## Exercise details:
Copy every line below where the string "left" is found.

Items from a data source
◆ ◆ ◆ ◆ ◆ ◆ ◆
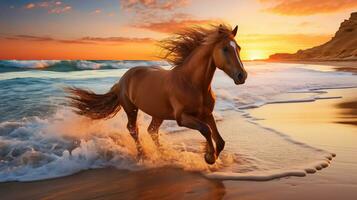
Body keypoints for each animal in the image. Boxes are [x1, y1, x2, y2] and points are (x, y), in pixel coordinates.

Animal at [65, 24, 246, 164]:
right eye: (225, 49)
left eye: (238, 48)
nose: (242, 76)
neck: (192, 84)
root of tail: (122, 80)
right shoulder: (182, 118)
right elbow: (206, 130)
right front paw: (209, 157)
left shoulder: (207, 114)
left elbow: (220, 140)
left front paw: (210, 155)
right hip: (131, 109)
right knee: (133, 129)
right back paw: (142, 155)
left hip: (158, 114)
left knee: (152, 131)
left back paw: (163, 154)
◆ ◆ ◆ ◆ ◆ ◆ ◆
## Your response:
left eye: (238, 48)
left shoulder: (207, 114)
left elbow: (220, 140)
left front paw: (210, 155)
left hip: (158, 114)
left knee: (152, 131)
left back paw: (163, 154)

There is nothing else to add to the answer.